The researchers believe that the Homo sapiens lived there for only a few decades, finding that their time in Europe is roughly 10,000 years earlier than other evidence of the species on the continent — besides a site in Greece which contained the oldest Homo sapiens fossil ever discovered in Europe.

Greek site’s Homo sapiens fossils are over 100,000 years older than French cave’s

The team of researchers dated the skull to about 210,000 years old, which makes the skull about 150,000 years older than the oldest fossil of Homo sapiens found in Europe and the third-oldest known example of modern humanity.

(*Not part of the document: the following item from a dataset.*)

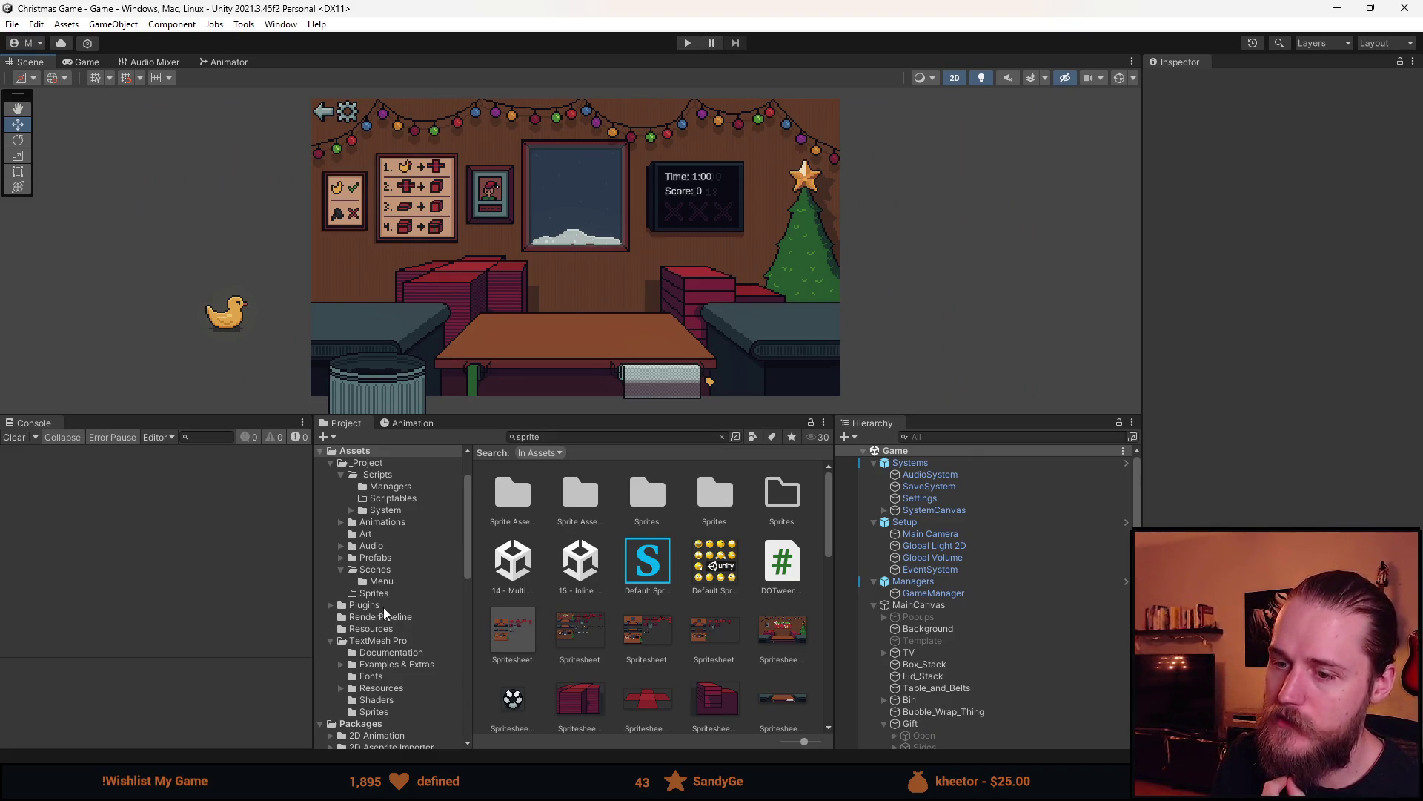
# Browse the Prefabs folder and inspect the Sunglasses_Broken and Sunglasses prefabs
pyautogui.click(375, 557)
pyautogui.scroll(-2, 703, 584)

A second skull found in the same location was estimated to be at least 170,000 years old belonged to a Neanderthals, a species widespread in Europe until 40,000 years ago, when Homo sapiens took over.

The two skulls (named Apidima 1 and 2) were found together in the late 1970’s in the Apidima Cave which is located in the Peloponnese in southern Greece.

Initial attempts to age the skulls were inconclusive in part because the skulls were found wedged high in cave walls and may have been mixed by the action of a mudflow.

Greek researcher Katerina Harvati, Director of Paleoanthropology at the Eberhard Karls University of Tübingen in Germany, and her colleagues found the relevant skull fragments in a museum in Athens.

Both were recognized as being human fossils of some sort, but had not been dated or properly analyzed. Dr. Harvati and her team have now done so, using computer reconstruction, a technique unavailable to the original finders.

The research team ended up creating virtual reconstructions of parts of the skull and used a radiometric dating method — one that analyzes the decay of uranium to determine the age.

The challenge scientists now face is to figure out how Apidima 1 fits into our ancient history.

Over the past two decades, researchers have gathered a great deal of evidence indicating that human populations that live outside Africa today, all descended from small groups of migrants who departed the continent some 70,000 years ago.